WHAT IS BEING ASKED
Please repeat the stretch of the DMA scheduling message from "Felix Kühling fxkuehl" through "some device-specific hooks.", word for word.

PASSAGE SHOWN
DMA scheduling

Felix Kühling fxkuehl at gmx.de
Thu Mar 16 17:42:42 PST 2006


Hi Keith,

I have some more thoughts and questions about your proposed DMA
scheduler.

It's not clear to me whether you're planning to do this for a specific
driver or whether you're thinking of a device-independent scheduler that
uses some device-specific hooks.

You outlined some data structure that applications would pass to the
scheduler. If the scheduler is going to be hardware independent, that
structure should be opaque to the scheduler and the internals should be
handled by hardware-specific code. The following is my idea of how this
would be done. Is that more or less what you're having in mind or am I
way off here: The driver would build some opaque scheduler atom and
queue it up to be scheduled on behalf of a process. It would attach some
meta-data to the atom that contains the necessary data for the scheduler
to make informed scheduling decisions. When a command atom is due to be
submitted to the hardware, the scheduler invokes a hardware-specific
hook provided by the driver that would extract the hardware-specific
commands and data and submit them to the hardware.

Also you make references to some memory manager. Do you mean the work on
the texman_0_1_branch? AFAICT the intel drivers are the only ones
affected by this. How does your proposed scheduler interact with that
memory manager? Does it need to interact with it at all? I think all
buffer ageing etc. could be done in the driver specific submit-hook
outlined above. Or are you planning to tie buffer ageing to one unified
memory manager that is (hopefully) going to be used by all drivers?

Regards,
  Felix

Am Donnerstag, den 16.03.2006, 15:52 +0000 schrieb Keith Whitwell:
> 
> I've been thinking a little bit about DMA scheduling for the graphics 
> hardware.

(Dataset entries)
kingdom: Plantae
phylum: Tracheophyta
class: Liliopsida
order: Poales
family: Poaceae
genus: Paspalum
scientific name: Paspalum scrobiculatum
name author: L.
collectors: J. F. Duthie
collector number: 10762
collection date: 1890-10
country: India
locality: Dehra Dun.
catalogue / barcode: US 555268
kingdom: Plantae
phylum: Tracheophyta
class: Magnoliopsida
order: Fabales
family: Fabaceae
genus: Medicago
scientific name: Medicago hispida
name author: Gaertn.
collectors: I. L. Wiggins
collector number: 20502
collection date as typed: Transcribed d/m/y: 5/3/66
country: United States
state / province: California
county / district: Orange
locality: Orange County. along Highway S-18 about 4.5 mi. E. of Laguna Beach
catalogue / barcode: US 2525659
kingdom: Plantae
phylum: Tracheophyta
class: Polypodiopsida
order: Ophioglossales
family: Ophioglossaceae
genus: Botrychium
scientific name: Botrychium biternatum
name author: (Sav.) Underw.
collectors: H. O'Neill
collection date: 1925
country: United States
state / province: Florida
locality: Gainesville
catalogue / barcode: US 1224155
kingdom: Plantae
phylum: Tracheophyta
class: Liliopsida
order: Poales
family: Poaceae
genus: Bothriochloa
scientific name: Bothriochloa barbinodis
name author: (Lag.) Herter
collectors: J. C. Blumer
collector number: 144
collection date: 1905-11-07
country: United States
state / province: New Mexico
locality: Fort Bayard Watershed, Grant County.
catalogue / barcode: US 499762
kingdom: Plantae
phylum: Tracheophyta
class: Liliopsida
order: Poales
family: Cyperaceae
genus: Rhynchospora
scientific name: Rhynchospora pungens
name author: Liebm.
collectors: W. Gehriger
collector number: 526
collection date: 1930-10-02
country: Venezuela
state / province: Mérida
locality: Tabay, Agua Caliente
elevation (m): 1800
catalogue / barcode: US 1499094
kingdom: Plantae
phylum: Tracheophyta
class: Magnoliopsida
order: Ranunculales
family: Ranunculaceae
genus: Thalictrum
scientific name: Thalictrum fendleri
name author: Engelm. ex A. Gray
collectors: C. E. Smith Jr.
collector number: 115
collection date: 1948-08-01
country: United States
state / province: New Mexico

WRITTEN SOLUTION
Felix Kühling fxkuehl at gmx.de
Thu Mar 16 17:42:42 PST 2006


Hi Keith,

I have some more thoughts and questions about your proposed DMA
scheduler.

It's not clear to me whether you're planning to do this for a specific
driver or whether you're thinking of a device-independent scheduler that
uses some device-specific hooks.